Top of Material for the task

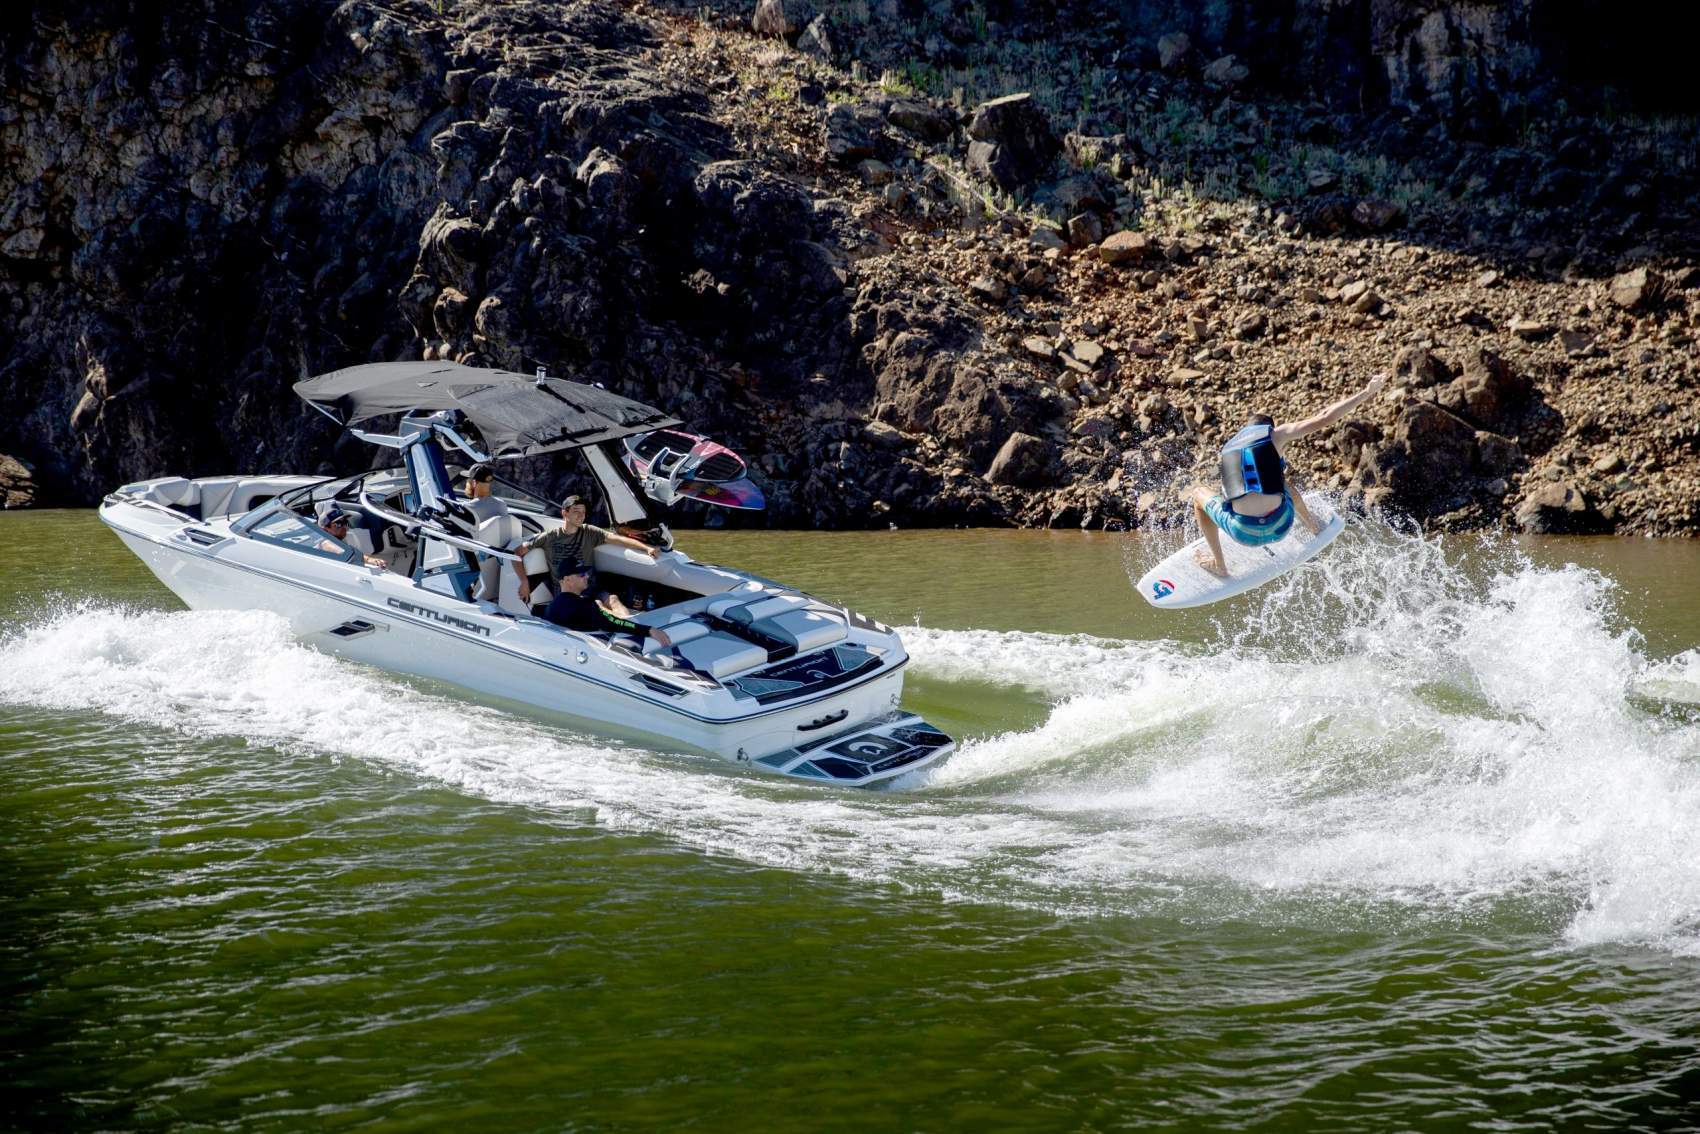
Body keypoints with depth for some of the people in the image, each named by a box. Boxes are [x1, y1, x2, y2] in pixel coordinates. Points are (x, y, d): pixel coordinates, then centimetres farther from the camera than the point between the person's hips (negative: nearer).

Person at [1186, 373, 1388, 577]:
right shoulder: (1275, 434, 9)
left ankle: (1218, 565, 33)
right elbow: (1326, 418, 4)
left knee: (1198, 492, 30)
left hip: (1245, 532, 1)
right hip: (1280, 526, -1)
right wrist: (1368, 392, 12)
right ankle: (1314, 528, 61)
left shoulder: (1229, 447, 22)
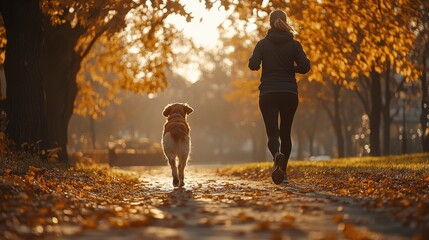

Bottom of Material for the task

_Activity_: Reproduce every line of the data above, leaving out the pictures, and decrease each number in the keypoint triples (the x, y, and depth values) by 116. Keep all other text and the box coordinates unchanged.

_Task output_:
Body keypoints with depth for some of the people in the image, each named by a box. Boxes are [x1, y1, x2, y2] in pixel coordinates. Points are (x, y, d): pixel coordinates, then centimetres farther from the camera than the point between the person's hips (negative: nearer).

Person at [1186, 373, 1388, 577]:
right shoulder: (1159, 318, -107)
left ankle: (1102, 449, -83)
right elbow: (1210, 302, -112)
left knee: (1082, 376, -86)
left hip: (1129, 416, -115)
right hip: (1164, 410, -117)
right wrist: (1252, 276, -104)
right ankle: (1198, 412, -55)
left shoulder: (1113, 331, -94)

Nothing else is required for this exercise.